THE DATA:
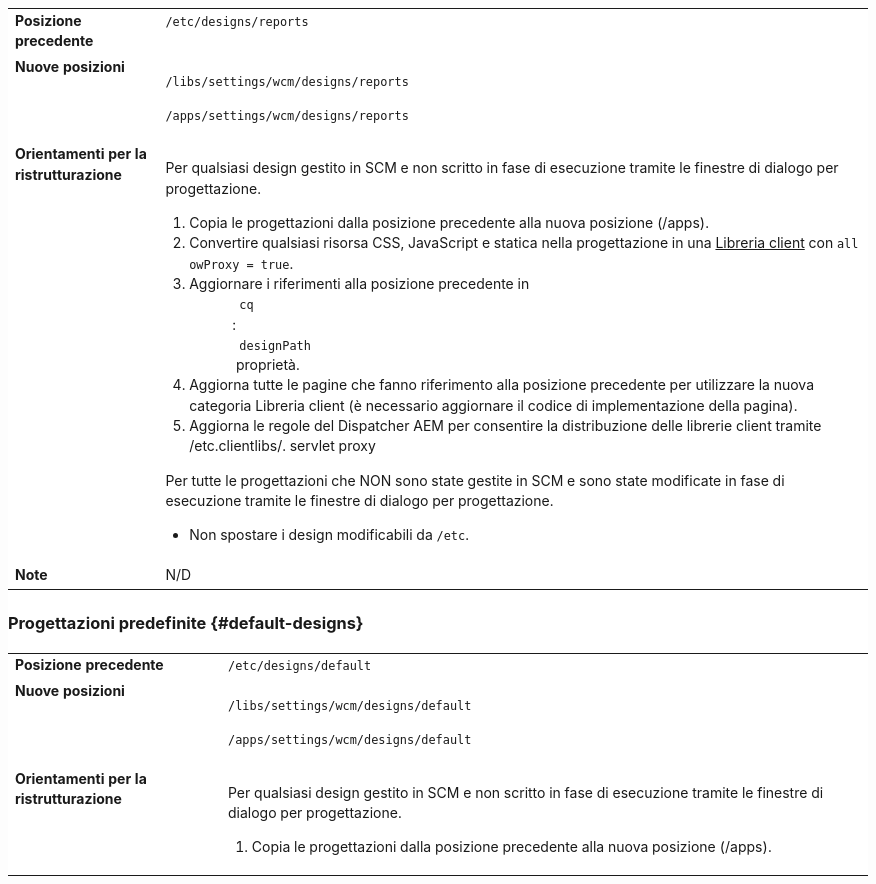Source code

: <table style="table-layout:auto">
 <tbody>
  <tr>
   <td><strong>Posizione precedente</strong></td>
   <td><code>/etc/designs/reports</code></td>
  </tr>
  <tr>
   <td><strong>Nuove posizioni</strong></td>
   <td><p><code>/libs/settings/wcm/designs/reports</code></p> <p><code>/apps/settings/wcm/designs/reports</code></p> </td>
  </tr>
  <tr>
   <td><strong>Orientamenti per la ristrutturazione</strong></td>
   <td><p>Per qualsiasi design gestito in SCM e non scritto in fase di esecuzione tramite le finestre di dialogo per progettazione.</p>
    <ol>
     <li>Copia le progettazioni dalla posizione precedente alla nuova posizione (/apps).</li>
     <li>Convertire qualsiasi risorsa CSS, JavaScript e statica nella progettazione in una <a href="/help/sites-developing/clientlibs.md#creating-client-library-folders" target="_blank">Libreria client</a> con <code>allowProxy = true</code>.</li>
     <li>Aggiornare i riferimenti alla posizione precedente in
      <code>
       cq
      </code>:
      <code>
       designPath
      </code> proprietà.</li>
     <li>Aggiorna tutte le pagine che fanno riferimento alla posizione precedente per utilizzare la nuova categoria Libreria client (è necessario aggiornare il codice di implementazione della pagina).</li>
     <li>Aggiorna le regole del Dispatcher AEM per consentire la distribuzione delle librerie client tramite /etc.clientlibs/. servlet proxy</li>
    </ol> <p>Per tutte le progettazioni che NON sono state gestite in SCM e sono state modificate in fase di esecuzione tramite le finestre di dialogo per progettazione.</p>
    <ul>
     <li>Non spostare i design modificabili da <code>/etc</code>.</li>
    </ul> </td>
  </tr>
  <tr>
   <td><strong>Note</strong></td>
   <td>N/D</td>
  </tr>
 </tbody>
</table>

### Progettazioni predefinite {#default-designs}

<table style="table-layout:auto">
 <tbody>
  <tr>
   <td><strong>Posizione precedente</strong></td>
   <td><code>/etc/designs/default</code></td>
  </tr>
  <tr>
   <td><strong>Nuove posizioni</strong></td>
   <td><p><code>/libs/settings/wcm/designs/default</code></p> <p><code>/apps/settings/wcm/designs/default</code></p> </td>
  </tr>
  <tr>
   <td><strong>Orientamenti per la ristrutturazione</strong></td>
   <td><p>Per qualsiasi design gestito in SCM e non scritto in fase di esecuzione tramite le finestre di dialogo per progettazione.</p>
    <ol>
     <li>Copia le progettazioni dalla posizione precedente alla nuova posizione (/apps).</li>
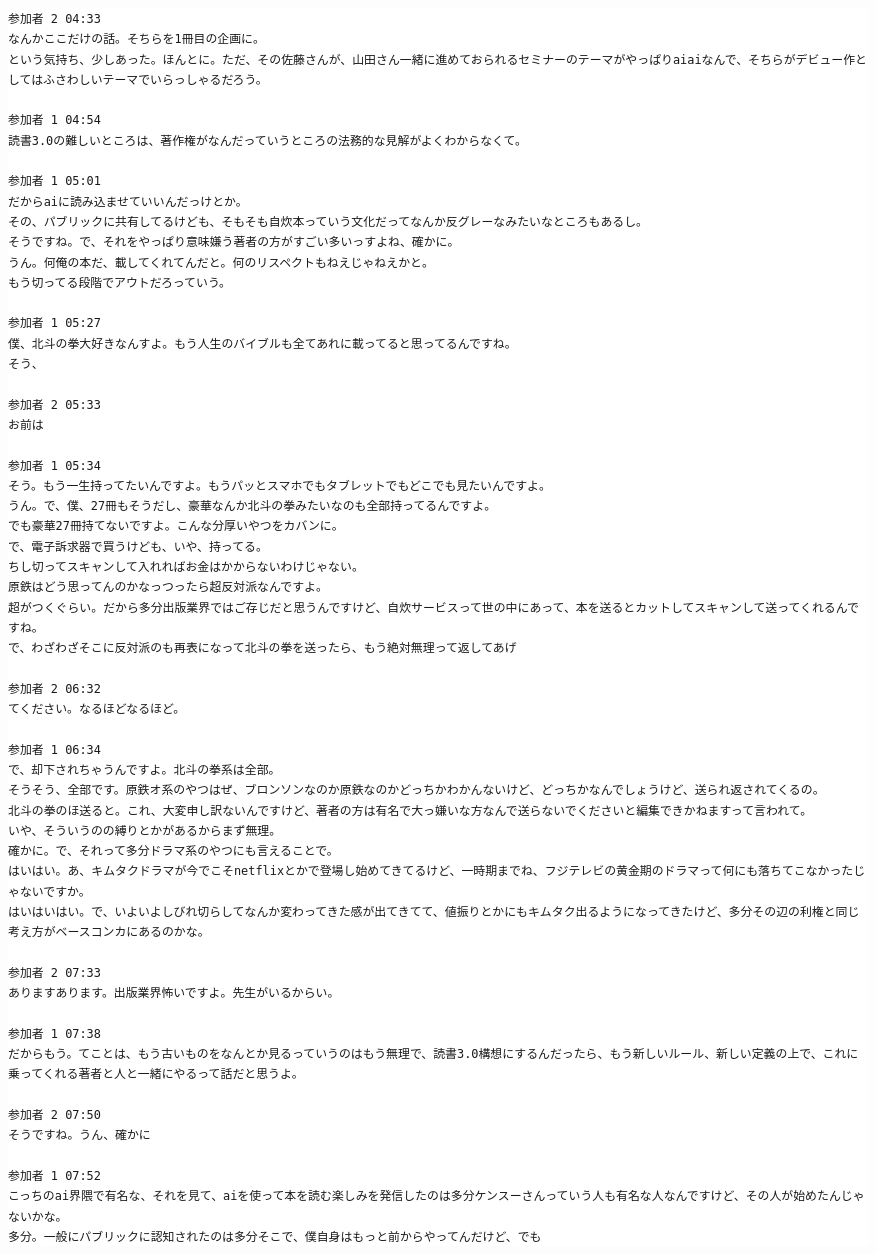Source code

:     参加者 2 04:33
    なんかここだけの話。そちらを1冊目の企画に。
    という気持ち、少しあった。ほんとに。ただ、その佐藤さんが、山田さん一緒に進めておられるセミナーのテーマがやっぱりaiaiなんで、そちらがデビュー作としてはふさわしいテーマでいらっしゃるだろう。

    参加者 1 04:54
    読書3.0の難しいところは、著作権がなんだっていうところの法務的な見解がよくわからなくて。

    参加者 1 05:01
    だからaiに読み込ませていいんだっけとか。
    その、パブリックに共有してるけども、そもそも自炊本っていう文化だってなんか反グレーなみたいなところもあるし。
    そうですね。で、それをやっぱり意味嫌う著者の方がすごい多いっすよね、確かに。
    うん。何俺の本だ、載してくれてんだと。何のリスペクトもねえじゃねえかと。
    もう切ってる段階でアウトだろっていう。

    参加者 1 05:27
    僕、北斗の拳大好きなんすよ。もう人生のバイブルも全てあれに載ってると思ってるんですね。
    そう、

    参加者 2 05:33
    お前は

    参加者 1 05:34
    そう。もう一生持ってたいんですよ。もうパッとスマホでもタブレットでもどこでも見たいんですよ。
    うん。で、僕、27冊もそうだし、豪華なんか北斗の拳みたいなのも全部持ってるんですよ。
    でも豪華27冊持てないですよ。こんな分厚いやつをカバンに。
    で、電子訴求器で買うけども、いや、持ってる。
    ちし切ってスキャンして入れればお金はかからないわけじゃない。
    原鉄はどう思ってんのかなっつったら超反対派なんですよ。
    超がつくぐらい。だから多分出版業界ではご存じだと思うんですけど、自炊サービスって世の中にあって、本を送るとカットしてスキャンして送ってくれるんですね。
    で、わざわざそこに反対派のも再表になって北斗の拳を送ったら、もう絶対無理って返してあげ

    参加者 2 06:32
    てください。なるほどなるほど。

    参加者 1 06:34
    で、却下されちゃうんですよ。北斗の拳系は全部。
    そうそう、全部です。原鉄オ系のやつはぜ、ブロンソンなのか原鉄なのかどっちかわかんないけど、どっちかなんでしょうけど、送られ返されてくるの。
    北斗の拳のほ送ると。これ、大変申し訳ないんですけど、著者の方は有名で大っ嫌いな方なんで送らないでくださいと編集できかねますって言われて。
    いや、そういうのの縛りとかがあるからまず無理。
    確かに。で、それって多分ドラマ系のやつにも言えることで。
    はいはい。あ、キムタクドラマが今でこそnetflixとかで登場し始めてきてるけど、一時期までね、フジテレビの黄金期のドラマって何にも落ちてこなかったじゃないですか。
    はいはいはい。で、いよいよしびれ切らしてなんか変わってきた感が出てきてて、値振りとかにもキムタク出るようになってきたけど、多分その辺の利権と同じ考え方がベースコンカにあるのかな。

    参加者 2 07:33
    ありますあります。出版業界怖いですよ。先生がいるからい。

    参加者 1 07:38
    だからもう。てことは、もう古いものをなんとか見るっていうのはもう無理で、読書3.0構想にするんだったら、もう新しいルール、新しい定義の上で、これに乗ってくれる著者と人と一緒にやるって話だと思うよ。

    参加者 2 07:50
    そうですね。うん、確かに

    参加者 1 07:52
    こっちのai界隈で有名な、それを見て、aiを使って本を読む楽しみを発信したのは多分ケンスーさんっていう人も有名な人なんですけど、その人が始めたんじゃないかな。
    多分。一般にパブリックに認知されたのは多分そこで、僕自身はもっと前からやってんだけど、でも
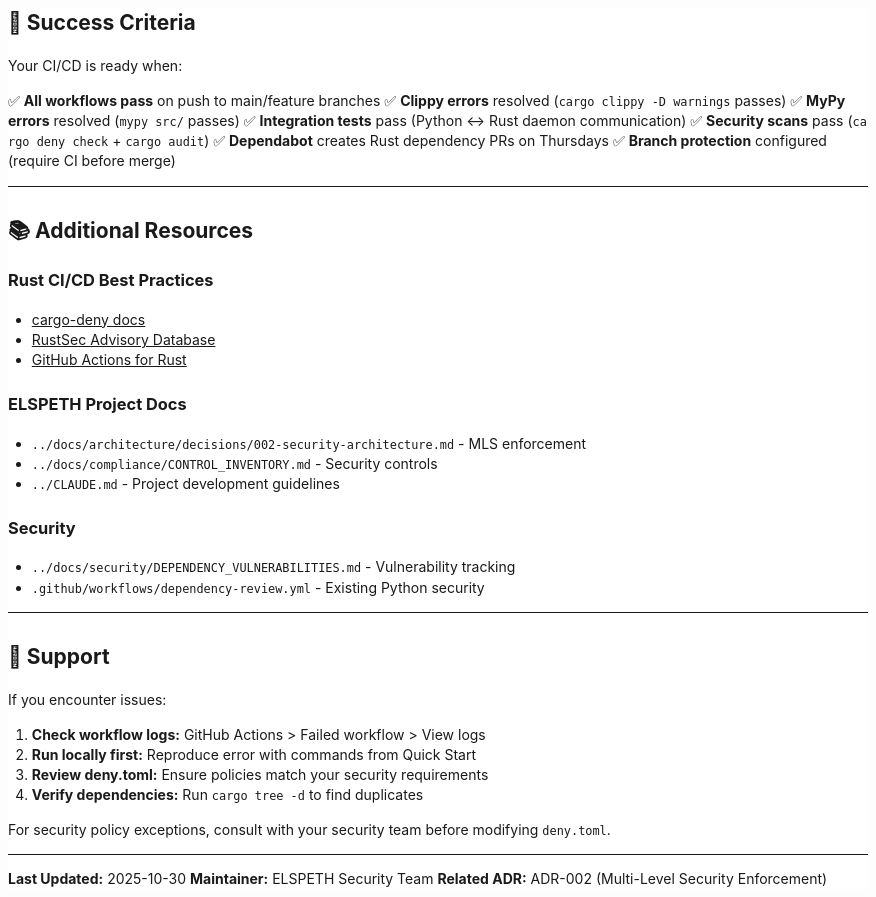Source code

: 
## 🎯 Success Criteria

Your CI/CD is ready when:

✅ **All workflows pass** on push to main/feature branches
✅ **Clippy errors** resolved (`cargo clippy -D warnings` passes)
✅ **MyPy errors** resolved (`mypy src/` passes)
✅ **Integration tests** pass (Python ↔ Rust daemon communication)
✅ **Security scans** pass (`cargo deny check` + `cargo audit`)
✅ **Dependabot** creates Rust dependency PRs on Thursdays
✅ **Branch protection** configured (require CI before merge)

---

## 📚 Additional Resources

### Rust CI/CD Best Practices
- [cargo-deny docs](https://embarkstudios.github.io/cargo-deny/)
- [RustSec Advisory Database](https://rustsec.org/)
- [GitHub Actions for Rust](https://github.com/actions-rs)

### ELSPETH Project Docs
- `../docs/architecture/decisions/002-security-architecture.md` - MLS enforcement
- `../docs/compliance/CONTROL_INVENTORY.md` - Security controls
- `../CLAUDE.md` - Project development guidelines

### Security
- `../docs/security/DEPENDENCY_VULNERABILITIES.md` - Vulnerability tracking
- `.github/workflows/dependency-review.yml` - Existing Python security

---

## 🤝 Support

If you encounter issues:

1. **Check workflow logs:** GitHub Actions > Failed workflow > View logs
2. **Run locally first:** Reproduce error with commands from Quick Start
3. **Review deny.toml:** Ensure policies match your security requirements
4. **Verify dependencies:** Run `cargo tree -d` to find duplicates

For security policy exceptions, consult with your security team before modifying `deny.toml`.

---

**Last Updated:** 2025-10-30
**Maintainer:** ELSPETH Security Team
**Related ADR:** ADR-002 (Multi-Level Security Enforcement)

HOW TO COMPLETE THIS TASK:
Copy the lines above word for word, but leave out the pictures.

ANSWER BELOW:
Source code

: <table style="table-layout:auto">
 <tbody>
  <tr>
   <td><strong>Posizione precedente</strong></td>
   <td><code>/etc/designs/reports</code></td>
  </tr>
  <tr>
   <td><strong>Nuove posizioni</strong></td>
   <td><p><code>/libs/settings/wcm/designs/reports</code></p> <p><code>/apps/settings/wcm/designs/reports</code></p> </td>
  </tr>
  <tr>
   <td><strong>Orientamenti per la ristrutturazione</strong></td>
   <td><p>Per qualsiasi design gestito in SCM e non scritto in fase di esecuzione tramite le finestre di dialogo per progettazione.</p>
    <ol>
     <li>Copia le progettazioni dalla posizione precedente alla nuova posizione (/apps).</li>
     <li>Convertire qualsiasi risorsa CSS, JavaScript e statica nella progettazione in una <a href="/help/sites-developing/clientlibs.md#creating-client-library-folders" target="_blank">Libreria client</a> con <code>allowProxy = true</code>.</li>
     <li>Aggiornare i riferimenti alla posizione precedente in
      <code>
       cq
      </code>:
      <code>
       designPath
      </code> proprietà.</li>
     <li>Aggiorna tutte le pagine che fanno riferimento alla posizione precedente per utilizzare la nuova categoria Libreria client (è necessario aggiornare il codice di implementazione della pagina).</li>
     <li>Aggiorna le regole del Dispatcher AEM per consentire la distribuzione delle librerie client tramite /etc.clientlibs/. servlet proxy</li>
    </ol> <p>Per tutte le progettazioni che NON sono state gestite in SCM e sono state modificate in fase di esecuzione tramite le finestre di dialogo per progettazione.</p>
    <ul>
     <li>Non spostare i design modificabili da <code>/etc</code>.</li>
    </ul> </td>
  </tr>
  <tr>
   <td><strong>Note</strong></td>
   <td>N/D</td>
  </tr>
 </tbody>
</table>

### Progettazioni predefinite {#default-designs}

<table style="table-layout:auto">
 <tbody>
  <tr>
   <td><strong>Posizione precedente</strong></td>
   <td><code>/etc/designs/default</code></td>
  </tr>
  <tr>
   <td><strong>Nuove posizioni</strong></td>
   <td><p><code>/libs/settings/wcm/designs/default</code></p> <p><code>/apps/settings/wcm/designs/default</code></p> </td>
  </tr>
  <tr>
   <td><strong>Orientamenti per la ristrutturazione</strong></td>
   <td><p>Per qualsiasi design gestito in SCM e non scritto in fase di esecuzione tramite le finestre di dialogo per progettazione.</p>
    <ol>
     <li>Copia le progettazioni dalla posizione precedente alla nuova posizione (/apps).</li>
Source code

:     参加者 2 04:33
    なんかここだけの話。そちらを1冊目の企画に。
    という気持ち、少しあった。ほんとに。ただ、その佐藤さんが、山田さん一緒に進めておられるセミナーのテーマがやっぱりaiaiなんで、そちらがデビュー作としてはふさわしいテーマでいらっしゃるだろう。

    参加者 1 04:54
    読書3.0の難しいところは、著作権がなんだっていうところの法務的な見解がよくわからなくて。

    参加者 1 05:01
    だからaiに読み込ませていいんだっけとか。
    その、パブリックに共有してるけども、そもそも自炊本っていう文化だってなんか反グレーなみたいなところもあるし。
    そうですね。で、それをやっぱり意味嫌う著者の方がすごい多いっすよね、確かに。
    うん。何俺の本だ、載してくれてんだと。何のリスペクトもねえじゃねえかと。
    もう切ってる段階でアウトだろっていう。

    参加者 1 05:27
    僕、北斗の拳大好きなんすよ。もう人生のバイブルも全てあれに載ってると思ってるんですね。
    そう、

    参加者 2 05:33
    お前は

    参加者 1 05:34
    そう。もう一生持ってたいんですよ。もうパッとスマホでもタブレットでもどこでも見たいんですよ。
    うん。で、僕、27冊もそうだし、豪華なんか北斗の拳みたいなのも全部持ってるんですよ。
    でも豪華27冊持てないですよ。こんな分厚いやつをカバンに。
    で、電子訴求器で買うけども、いや、持ってる。
    ちし切ってスキャンして入れればお金はかからないわけじゃない。
    原鉄はどう思ってんのかなっつったら超反対派なんですよ。
    超がつくぐらい。だから多分出版業界ではご存じだと思うんですけど、自炊サービスって世の中にあって、本を送るとカットしてスキャンして送ってくれるんですね。
    で、わざわざそこに反対派のも再表になって北斗の拳を送ったら、もう絶対無理って返してあげ

    参加者 2 06:32
    てください。なるほどなるほど。

    参加者 1 06:34
    で、却下されちゃうんですよ。北斗の拳系は全部。
    そうそう、全部です。原鉄オ系のやつはぜ、ブロンソンなのか原鉄なのかどっちかわかんないけど、どっちかなんでしょうけど、送られ返されてくるの。
    北斗の拳のほ送ると。これ、大変申し訳ないんですけど、著者の方は有名で大っ嫌いな方なんで送らないでくださいと編集できかねますって言われて。
    いや、そういうのの縛りとかがあるからまず無理。
    確かに。で、それって多分ドラマ系のやつにも言えることで。
    はいはい。あ、キムタクドラマが今でこそnetflixとかで登場し始めてきてるけど、一時期までね、フジテレビの黄金期のドラマって何にも落ちてこなかったじゃないですか。
    はいはいはい。で、いよいよしびれ切らしてなんか変わってきた感が出てきてて、値振りとかにもキムタク出るようになってきたけど、多分その辺の利権と同じ考え方がベースコンカにあるのかな。

    参加者 2 07:33
    ありますあります。出版業界怖いですよ。先生がいるからい。

    参加者 1 07:38
    だからもう。てことは、もう古いものをなんとか見るっていうのはもう無理で、読書3.0構想にするんだったら、もう新しいルール、新しい定義の上で、これに乗ってくれる著者と人と一緒にやるって話だと思うよ。

    参加者 2 07:50
    そうですね。うん、確かに

    参加者 1 07:52
    こっちのai界隈で有名な、それを見て、aiを使って本を読む楽しみを発信したのは多分ケンスーさんっていう人も有名な人なんですけど、その人が始めたんじゃないかな。
    多分。一般にパブリックに認知されたのは多分そこで、僕自身はもっと前からやってんだけど、でも
Source code

: 
## 🎯 Success Criteria

Your CI/CD is ready when:

✅ **All workflows pass** on push to main/feature branches
✅ **Clippy errors** resolved (`cargo clippy -D warnings` passes)
✅ **MyPy errors** resolved (`mypy src/` passes)
✅ **Integration tests** pass (Python ↔ Rust daemon communication)
✅ **Security scans** pass (`cargo deny check` + `cargo audit`)
✅ **Dependabot** creates Rust dependency PRs on Thursdays
✅ **Branch protection** configured (require CI before merge)

---

## 📚 Additional Resources

### Rust CI/CD Best Practices
- [cargo-deny docs](https://embarkstudios.github.io/cargo-deny/)
- [RustSec Advisory Database](https://rustsec.org/)
- [GitHub Actions for Rust](https://github.com/actions-rs)

### ELSPETH Project Docs
- `../docs/architecture/decisions/002-security-architecture.md` - MLS enforcement
- `../docs/compliance/CONTROL_INVENTORY.md` - Security controls
- `../CLAUDE.md` - Project development guidelines

### Security
- `../docs/security/DEPENDENCY_VULNERABILITIES.md` - Vulnerability tracking
- `.github/workflows/dependency-review.yml` - Existing Python security

---

## 🤝 Support

If you encounter issues:

1. **Check workflow logs:** GitHub Actions > Failed workflow > View logs
2. **Run locally first:** Reproduce error with commands from Quick Start
3. **Review deny.toml:** Ensure policies match your security requirements
4. **Verify dependencies:** Run `cargo tree -d` to find duplicates

For security policy exceptions, consult with your security team before modifying `deny.toml`.

---

**Last Updated:** 2025-10-30
**Maintainer:** ELSPETH Security Team
**Related ADR:** ADR-002 (Multi-Level Security Enforcement)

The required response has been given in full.